(REQUIRED TASK) Can you put the lines below into a two-column CSV with the headers field and value, one row per line, each entry in its own quoted field with any line breaks replaced by spaces, and with the pictures left out?

[Collection entries]
--------------------
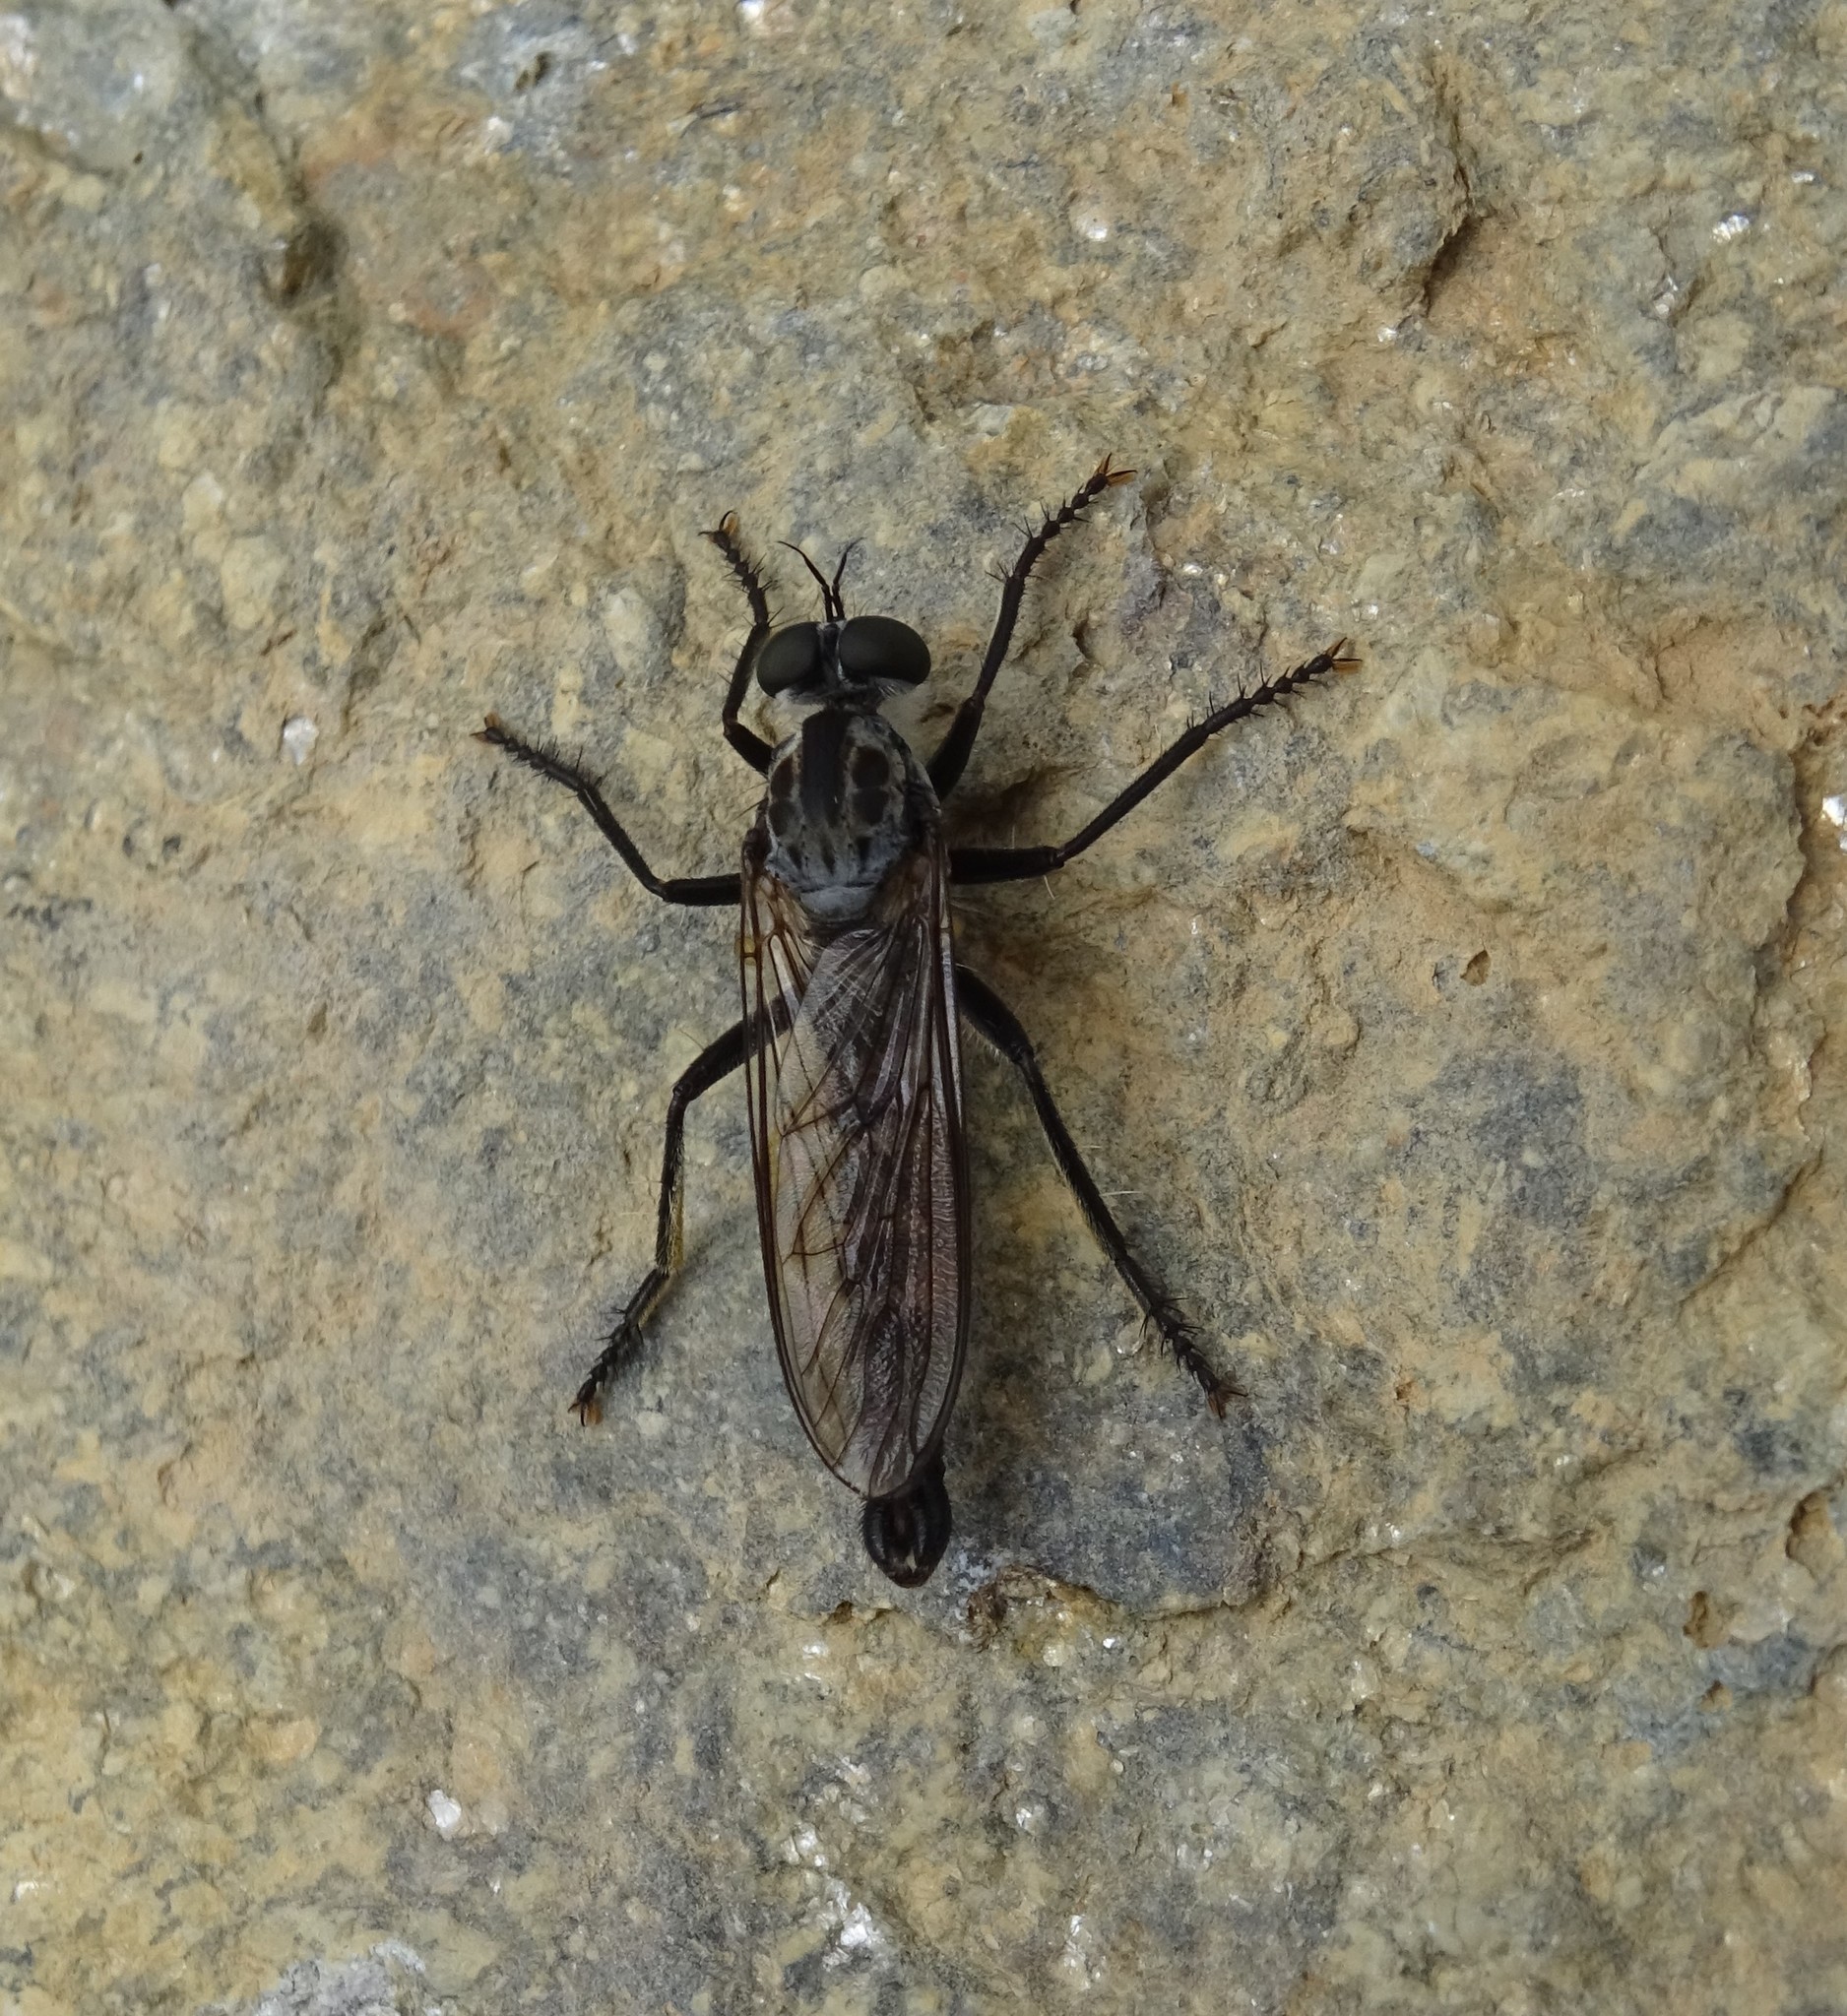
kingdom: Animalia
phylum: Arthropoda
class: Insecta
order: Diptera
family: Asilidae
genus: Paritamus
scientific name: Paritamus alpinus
--------------------
(REPLY)
field,value
"kingdom:","Animalia"
"phylum:","Arthropoda"
"class:","Insecta"
"order:","Diptera"
"family:","Asilidae"
"genus:","Paritamus"
"scientific name:","Paritamus alpinus"